Lisa Hirmer, Leslie Street Spit Geologies, chromogenic print, printed on acrylic billboard, 2012 & 2017. Courtesy the artist.

Curatorial studies program teaches art 'from the ground up'

Chris Hampton

“What’s the deal with the dirt pile?” ask the signs posted around the Mississauga campus. There, in the immaculate, polished concrete atrium of UTM’s Communication, Culture, and Technology Building, standing about hip-high, appeared a mound of chocolate-brown earth. Three cubic yards of it, seemingly overnight. Students cutting through CCT towards the library or maybe the RAWC studied the hill with puzzled faces. Some took pictures. It didn’t feel like a construction site or some landscaping project, so the question seemed important, urgent even: What’s the deal with the dirt pile?

From the ground up is one of three artworks installed around the University of Toronto Mississauga campus as part of the show Ground/works, the first-ever student-curated exhibition to come from a curatorial studies class at UTM. It’s the culmination of a semester-long pilot course called “Curating Now: Turning Concepts into Curatorial Projects”, part of the new Curatorial Studies Certificate Program launching officially in the fall.
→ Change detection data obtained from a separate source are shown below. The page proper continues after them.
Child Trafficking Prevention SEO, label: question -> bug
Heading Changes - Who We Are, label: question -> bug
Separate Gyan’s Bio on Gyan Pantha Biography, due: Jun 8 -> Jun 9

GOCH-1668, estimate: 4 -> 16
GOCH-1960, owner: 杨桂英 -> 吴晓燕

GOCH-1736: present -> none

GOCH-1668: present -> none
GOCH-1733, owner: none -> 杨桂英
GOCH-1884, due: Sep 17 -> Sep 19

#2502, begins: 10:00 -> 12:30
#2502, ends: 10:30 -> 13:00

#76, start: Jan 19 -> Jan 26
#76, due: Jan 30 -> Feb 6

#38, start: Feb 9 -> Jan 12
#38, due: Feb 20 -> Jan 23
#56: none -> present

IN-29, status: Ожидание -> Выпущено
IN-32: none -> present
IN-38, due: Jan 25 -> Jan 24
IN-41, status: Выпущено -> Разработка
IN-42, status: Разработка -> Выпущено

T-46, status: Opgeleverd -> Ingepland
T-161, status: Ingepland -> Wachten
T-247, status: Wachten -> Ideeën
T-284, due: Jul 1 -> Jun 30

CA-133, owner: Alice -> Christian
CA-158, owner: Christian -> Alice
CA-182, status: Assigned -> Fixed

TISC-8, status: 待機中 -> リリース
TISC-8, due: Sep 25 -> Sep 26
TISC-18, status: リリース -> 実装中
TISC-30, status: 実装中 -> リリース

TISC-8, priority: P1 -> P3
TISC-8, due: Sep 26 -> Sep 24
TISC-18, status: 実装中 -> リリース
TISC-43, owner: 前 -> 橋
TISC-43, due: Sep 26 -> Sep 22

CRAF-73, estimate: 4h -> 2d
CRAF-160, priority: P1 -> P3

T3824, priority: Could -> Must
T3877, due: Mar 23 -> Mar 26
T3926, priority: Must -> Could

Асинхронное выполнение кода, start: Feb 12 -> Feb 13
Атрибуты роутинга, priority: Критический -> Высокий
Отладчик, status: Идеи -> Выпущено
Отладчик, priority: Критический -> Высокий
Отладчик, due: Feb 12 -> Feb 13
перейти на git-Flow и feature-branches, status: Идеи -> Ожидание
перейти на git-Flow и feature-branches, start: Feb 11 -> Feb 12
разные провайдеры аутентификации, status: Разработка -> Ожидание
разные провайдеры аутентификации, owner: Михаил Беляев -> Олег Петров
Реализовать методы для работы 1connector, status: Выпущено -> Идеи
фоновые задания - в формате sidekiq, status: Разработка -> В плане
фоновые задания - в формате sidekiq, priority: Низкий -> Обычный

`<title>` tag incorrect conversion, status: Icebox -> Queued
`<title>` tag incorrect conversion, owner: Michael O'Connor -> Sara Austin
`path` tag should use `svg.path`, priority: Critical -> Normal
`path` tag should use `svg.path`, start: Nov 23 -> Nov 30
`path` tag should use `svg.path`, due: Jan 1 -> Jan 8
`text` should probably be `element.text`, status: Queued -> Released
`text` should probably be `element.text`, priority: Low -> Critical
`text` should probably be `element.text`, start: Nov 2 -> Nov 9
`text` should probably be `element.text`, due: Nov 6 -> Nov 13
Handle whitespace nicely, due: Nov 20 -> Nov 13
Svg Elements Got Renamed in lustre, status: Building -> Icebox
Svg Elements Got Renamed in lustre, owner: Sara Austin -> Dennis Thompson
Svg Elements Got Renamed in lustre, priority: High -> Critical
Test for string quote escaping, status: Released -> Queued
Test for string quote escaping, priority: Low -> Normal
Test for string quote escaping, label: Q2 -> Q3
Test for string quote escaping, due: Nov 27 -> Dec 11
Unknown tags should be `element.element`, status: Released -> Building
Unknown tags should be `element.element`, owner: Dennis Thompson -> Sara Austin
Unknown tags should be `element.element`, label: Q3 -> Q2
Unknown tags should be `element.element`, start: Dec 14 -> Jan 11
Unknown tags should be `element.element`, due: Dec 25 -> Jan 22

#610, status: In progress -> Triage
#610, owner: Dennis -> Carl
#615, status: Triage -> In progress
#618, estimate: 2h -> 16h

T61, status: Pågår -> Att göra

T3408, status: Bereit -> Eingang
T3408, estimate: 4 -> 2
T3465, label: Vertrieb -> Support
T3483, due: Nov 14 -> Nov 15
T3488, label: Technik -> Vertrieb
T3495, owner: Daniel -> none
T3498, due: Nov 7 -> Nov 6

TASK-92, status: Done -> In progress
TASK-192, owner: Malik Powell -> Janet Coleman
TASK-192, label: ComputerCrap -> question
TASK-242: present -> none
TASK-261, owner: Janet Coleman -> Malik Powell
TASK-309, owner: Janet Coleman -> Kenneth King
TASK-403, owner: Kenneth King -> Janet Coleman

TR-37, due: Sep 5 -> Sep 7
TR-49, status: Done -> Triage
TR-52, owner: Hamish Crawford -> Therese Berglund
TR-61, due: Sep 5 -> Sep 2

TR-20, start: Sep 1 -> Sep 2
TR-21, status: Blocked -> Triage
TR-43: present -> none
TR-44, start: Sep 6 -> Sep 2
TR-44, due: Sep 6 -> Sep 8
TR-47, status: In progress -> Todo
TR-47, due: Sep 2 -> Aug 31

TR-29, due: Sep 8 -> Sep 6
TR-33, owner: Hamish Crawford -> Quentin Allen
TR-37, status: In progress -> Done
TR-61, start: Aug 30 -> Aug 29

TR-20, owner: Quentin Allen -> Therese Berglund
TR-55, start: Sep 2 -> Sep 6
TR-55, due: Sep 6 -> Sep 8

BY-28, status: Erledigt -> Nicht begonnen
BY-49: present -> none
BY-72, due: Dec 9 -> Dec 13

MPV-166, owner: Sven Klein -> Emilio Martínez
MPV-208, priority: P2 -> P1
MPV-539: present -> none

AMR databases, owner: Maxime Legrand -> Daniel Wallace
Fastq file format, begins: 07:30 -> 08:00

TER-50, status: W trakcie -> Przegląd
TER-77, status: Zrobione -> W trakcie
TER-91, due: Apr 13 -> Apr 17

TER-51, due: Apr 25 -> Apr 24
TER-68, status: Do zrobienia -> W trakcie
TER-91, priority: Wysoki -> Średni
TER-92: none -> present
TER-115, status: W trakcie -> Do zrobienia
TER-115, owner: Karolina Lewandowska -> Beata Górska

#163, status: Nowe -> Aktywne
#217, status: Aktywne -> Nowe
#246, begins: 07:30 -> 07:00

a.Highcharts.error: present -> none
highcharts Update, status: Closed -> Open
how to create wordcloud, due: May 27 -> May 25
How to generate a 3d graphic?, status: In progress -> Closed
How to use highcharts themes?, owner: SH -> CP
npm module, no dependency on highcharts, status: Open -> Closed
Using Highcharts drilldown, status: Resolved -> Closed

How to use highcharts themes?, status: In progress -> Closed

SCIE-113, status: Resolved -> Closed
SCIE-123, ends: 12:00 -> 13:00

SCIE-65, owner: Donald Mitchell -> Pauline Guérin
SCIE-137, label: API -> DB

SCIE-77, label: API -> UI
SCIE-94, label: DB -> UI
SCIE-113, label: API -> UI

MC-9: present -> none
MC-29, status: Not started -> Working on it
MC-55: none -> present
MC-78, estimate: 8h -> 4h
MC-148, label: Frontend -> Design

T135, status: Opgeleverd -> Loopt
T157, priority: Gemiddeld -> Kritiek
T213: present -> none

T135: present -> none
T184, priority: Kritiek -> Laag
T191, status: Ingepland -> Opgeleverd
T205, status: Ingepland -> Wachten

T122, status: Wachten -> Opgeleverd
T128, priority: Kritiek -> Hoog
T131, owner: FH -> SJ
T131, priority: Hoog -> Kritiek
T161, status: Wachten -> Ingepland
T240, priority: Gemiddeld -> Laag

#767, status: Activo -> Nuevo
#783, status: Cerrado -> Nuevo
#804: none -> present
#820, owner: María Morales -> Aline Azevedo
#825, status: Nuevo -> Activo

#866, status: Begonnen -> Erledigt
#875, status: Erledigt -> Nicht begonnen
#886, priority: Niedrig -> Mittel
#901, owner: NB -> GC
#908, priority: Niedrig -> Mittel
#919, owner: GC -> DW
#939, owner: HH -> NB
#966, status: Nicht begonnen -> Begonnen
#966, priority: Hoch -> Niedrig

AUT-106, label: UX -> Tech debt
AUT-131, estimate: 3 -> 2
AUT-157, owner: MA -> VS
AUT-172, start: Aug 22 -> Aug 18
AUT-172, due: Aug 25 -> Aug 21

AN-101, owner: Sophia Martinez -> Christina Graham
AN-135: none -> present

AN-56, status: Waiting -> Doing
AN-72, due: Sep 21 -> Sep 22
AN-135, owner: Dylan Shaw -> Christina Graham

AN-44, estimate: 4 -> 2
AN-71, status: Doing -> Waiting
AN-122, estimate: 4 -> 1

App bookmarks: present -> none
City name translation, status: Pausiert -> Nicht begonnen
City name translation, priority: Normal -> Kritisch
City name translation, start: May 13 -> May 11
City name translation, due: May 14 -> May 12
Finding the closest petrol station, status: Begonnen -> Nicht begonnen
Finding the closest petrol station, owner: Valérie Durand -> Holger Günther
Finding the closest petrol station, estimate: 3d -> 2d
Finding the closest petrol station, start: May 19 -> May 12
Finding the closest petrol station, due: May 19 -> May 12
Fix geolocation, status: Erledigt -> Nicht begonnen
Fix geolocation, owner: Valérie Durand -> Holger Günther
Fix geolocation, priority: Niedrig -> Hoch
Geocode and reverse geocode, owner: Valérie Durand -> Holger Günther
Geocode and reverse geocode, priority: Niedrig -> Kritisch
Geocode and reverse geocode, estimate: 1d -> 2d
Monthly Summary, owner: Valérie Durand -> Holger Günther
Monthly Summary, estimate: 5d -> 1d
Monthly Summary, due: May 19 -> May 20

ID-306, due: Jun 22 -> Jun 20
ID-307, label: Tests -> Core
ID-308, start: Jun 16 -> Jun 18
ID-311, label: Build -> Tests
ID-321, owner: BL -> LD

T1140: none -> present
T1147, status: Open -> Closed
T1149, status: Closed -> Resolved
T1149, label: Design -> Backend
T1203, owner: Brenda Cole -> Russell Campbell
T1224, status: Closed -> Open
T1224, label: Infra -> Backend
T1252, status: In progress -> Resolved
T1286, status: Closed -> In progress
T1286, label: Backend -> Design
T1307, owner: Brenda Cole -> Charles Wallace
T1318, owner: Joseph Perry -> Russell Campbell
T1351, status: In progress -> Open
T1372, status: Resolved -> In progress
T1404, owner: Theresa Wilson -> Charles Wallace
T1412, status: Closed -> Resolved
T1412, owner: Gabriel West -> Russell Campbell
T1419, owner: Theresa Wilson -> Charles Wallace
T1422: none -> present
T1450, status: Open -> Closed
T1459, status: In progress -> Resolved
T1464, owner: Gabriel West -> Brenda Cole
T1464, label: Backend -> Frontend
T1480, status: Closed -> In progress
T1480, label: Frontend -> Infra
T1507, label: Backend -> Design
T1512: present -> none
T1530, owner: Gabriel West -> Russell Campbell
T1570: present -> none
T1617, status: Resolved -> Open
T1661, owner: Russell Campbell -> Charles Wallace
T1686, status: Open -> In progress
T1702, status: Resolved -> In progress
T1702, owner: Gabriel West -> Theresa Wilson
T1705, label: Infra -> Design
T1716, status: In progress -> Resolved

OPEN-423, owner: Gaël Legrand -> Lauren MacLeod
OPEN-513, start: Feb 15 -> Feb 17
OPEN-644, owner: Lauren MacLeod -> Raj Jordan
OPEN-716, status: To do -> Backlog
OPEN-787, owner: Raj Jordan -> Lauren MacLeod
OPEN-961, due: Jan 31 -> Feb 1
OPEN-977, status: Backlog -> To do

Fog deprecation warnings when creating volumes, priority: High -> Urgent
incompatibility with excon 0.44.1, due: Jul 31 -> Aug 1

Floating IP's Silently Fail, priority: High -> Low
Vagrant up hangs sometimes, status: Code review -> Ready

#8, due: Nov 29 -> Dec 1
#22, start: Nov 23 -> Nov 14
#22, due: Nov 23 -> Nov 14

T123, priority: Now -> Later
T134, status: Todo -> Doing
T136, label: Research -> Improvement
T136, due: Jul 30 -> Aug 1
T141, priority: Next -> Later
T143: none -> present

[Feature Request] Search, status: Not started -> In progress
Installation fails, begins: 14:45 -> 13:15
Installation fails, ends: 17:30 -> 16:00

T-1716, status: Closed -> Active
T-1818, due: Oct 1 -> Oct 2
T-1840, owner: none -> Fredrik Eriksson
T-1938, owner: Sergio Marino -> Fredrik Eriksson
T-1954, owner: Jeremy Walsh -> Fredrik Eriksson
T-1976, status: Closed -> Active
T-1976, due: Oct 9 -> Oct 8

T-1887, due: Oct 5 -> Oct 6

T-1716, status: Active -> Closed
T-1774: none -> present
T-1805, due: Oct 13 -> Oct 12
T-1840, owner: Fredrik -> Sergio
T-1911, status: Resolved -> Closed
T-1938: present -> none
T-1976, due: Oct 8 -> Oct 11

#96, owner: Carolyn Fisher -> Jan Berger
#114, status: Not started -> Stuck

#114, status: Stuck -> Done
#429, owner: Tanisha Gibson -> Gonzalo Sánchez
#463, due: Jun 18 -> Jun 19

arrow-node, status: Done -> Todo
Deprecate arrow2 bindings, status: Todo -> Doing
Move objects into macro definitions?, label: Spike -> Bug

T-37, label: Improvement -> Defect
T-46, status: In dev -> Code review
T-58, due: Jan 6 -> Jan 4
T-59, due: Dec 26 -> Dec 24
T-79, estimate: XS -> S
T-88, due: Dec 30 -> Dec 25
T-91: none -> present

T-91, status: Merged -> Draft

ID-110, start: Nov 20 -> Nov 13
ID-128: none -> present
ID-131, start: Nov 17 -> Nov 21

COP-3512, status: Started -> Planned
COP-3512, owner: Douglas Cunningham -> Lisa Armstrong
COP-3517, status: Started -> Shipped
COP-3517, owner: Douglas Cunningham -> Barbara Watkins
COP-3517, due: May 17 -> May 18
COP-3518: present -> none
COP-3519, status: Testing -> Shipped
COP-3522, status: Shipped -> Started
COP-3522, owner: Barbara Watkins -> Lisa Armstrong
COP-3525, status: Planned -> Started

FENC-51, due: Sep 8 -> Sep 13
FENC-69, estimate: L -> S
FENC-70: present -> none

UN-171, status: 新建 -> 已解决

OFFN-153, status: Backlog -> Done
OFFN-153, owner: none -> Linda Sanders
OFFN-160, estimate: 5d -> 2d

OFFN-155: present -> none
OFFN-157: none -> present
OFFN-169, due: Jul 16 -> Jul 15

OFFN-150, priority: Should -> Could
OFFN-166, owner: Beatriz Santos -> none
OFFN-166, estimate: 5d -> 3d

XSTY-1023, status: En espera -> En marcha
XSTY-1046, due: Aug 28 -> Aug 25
“Historically, our courses have focused more on history and theory than practice,” says Professor Alison Syme, chair of the Department of Visual Studies. Ground/works, on the other hand, is representative of what students will learn while completing the new certificate. “It entails conceiving, planning and executing an exhibition from scratch,” she says, “coming up with an idea, researching and meeting with artists, budgeting, space planning, getting permissions, filling out loan agreements, installing and promoting the exhibition.”

Blackwood Gallery director/curator Christine Shaw, who taught the pilot, designed the course to provide students with practice-based, experiential learning opportunities. Mentored by Shaw and the Blackwood Gallery team, the inaugural class of seven (working under the moniker curators7) were issued their mission: to collaboratively produce an exhibition in just three months on a budget of roughly $5,000.

Young & Giroux, Infrastructure Canada (film still), 2010-2012. Collection of Oakville Galleries, purchased with the assistance of the Corporation of the Town of Oakville, the Canada Council for the Arts Acquisitions Assistance Program and a partial donation of the artists, 2014.
Each week, the students had to make a pitch to the group, beginning a discussion that would help give shape to the exhibition. First was research topics, then artists, artworks and possible locations. After presentations on the Canadian landscape, the notion of spectacle, Indigenous responses and resistance to #Canada150, and infrastructure, among others, curators7 began with a research interest that would allow them to explore multiple conversations. “Dirt,” student-curator HaYung Kim explains, “had so much loaded meaning we could work with.”

After drafting a long and impressive wish list of Canadian and international talents, the group selected and negotiated for works by Guelph-based artist Lisa Hirmer and the Sobey Award-winning duo Young & Giroux. Hirmer’s Leslie Street Spit Geologies — a photographic documentation of the east end Toronto landfill site — is installed as a billboard on the exterior of the William G. Davis Building (one of the oldest buildings on campus, Kim says, made from the same kinds of materials you’d find at the Spit). Young & Giroux’s three-channel film Infrastructure Canada, which leads a nation-wide tour of Canada’s various infrastructural systems, will be screened May 11, for one day only, inside CCT’s parking garage — itself an element of infrastructure.

The final installation is the dirt pile, an intervention contributed by the curators7 themselves. It’s a way for students to declare their autonomy, Kim says. “We want people to think about where they are,” she explains, “and what control they have over these spaces.”

The student-curator who served as Ground/work’s installation coordinator, who goes by the name “B.A.S.C.” and was responsible for installing From the ground up, says the practical experience taught by the course was invaluable. He describes a type of problem-solving that’s only learned in execution. Sure, it was difficult to arrange for something like a dirt pile to be located smack dab in CCT’s pristine halls, he says, but it was also terribly satisfying. “Sometimes, if you want to make a point, you have to get dirty.”